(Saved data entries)
++++++++++

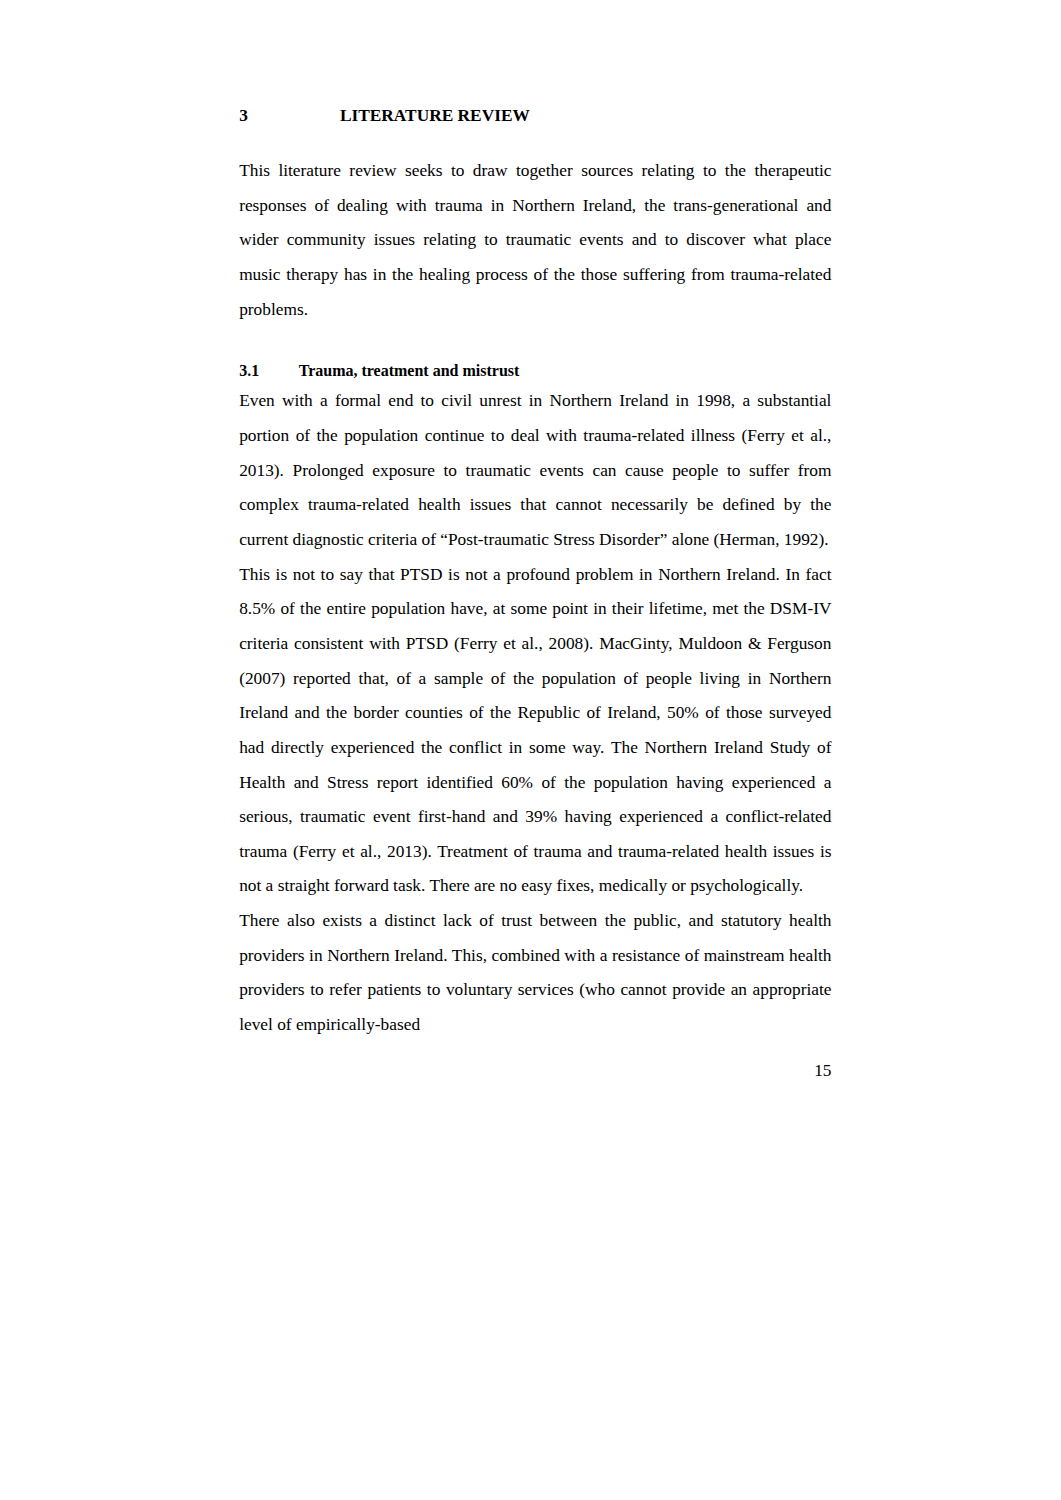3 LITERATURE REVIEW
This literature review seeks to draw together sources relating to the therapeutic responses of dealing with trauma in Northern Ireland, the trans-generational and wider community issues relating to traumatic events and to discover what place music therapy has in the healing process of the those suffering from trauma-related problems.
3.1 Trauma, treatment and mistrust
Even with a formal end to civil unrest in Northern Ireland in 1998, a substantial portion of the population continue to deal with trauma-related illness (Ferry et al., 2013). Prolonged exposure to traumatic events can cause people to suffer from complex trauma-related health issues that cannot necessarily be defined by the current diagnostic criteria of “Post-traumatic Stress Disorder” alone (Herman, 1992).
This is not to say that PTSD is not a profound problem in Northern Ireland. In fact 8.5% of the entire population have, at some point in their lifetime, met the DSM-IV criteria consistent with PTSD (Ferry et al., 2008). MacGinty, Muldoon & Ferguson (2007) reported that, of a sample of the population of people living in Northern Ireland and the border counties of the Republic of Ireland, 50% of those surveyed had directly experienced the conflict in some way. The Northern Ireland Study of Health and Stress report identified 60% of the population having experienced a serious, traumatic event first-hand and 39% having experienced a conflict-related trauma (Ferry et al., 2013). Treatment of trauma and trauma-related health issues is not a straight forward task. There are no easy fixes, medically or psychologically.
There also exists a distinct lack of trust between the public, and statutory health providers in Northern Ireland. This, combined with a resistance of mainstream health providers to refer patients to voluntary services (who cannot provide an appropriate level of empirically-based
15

++++++++++

## [TASK DETAILS]
For this exercise, repeat exactly the lines of the data above from the one with "This literature review" down to the one with "3.1 Trauma, treatment and mistrust", both end lines included.

## [EXERCISE RESULT]
This literature review seeks to draw together sources relating to the therapeutic responses of dealing with trauma in Northern Ireland, the trans-generational and wider community issues relating to traumatic events and to discover what place music therapy has in the healing process of the those suffering from trauma-related problems.
3.1 Trauma, treatment and mistrust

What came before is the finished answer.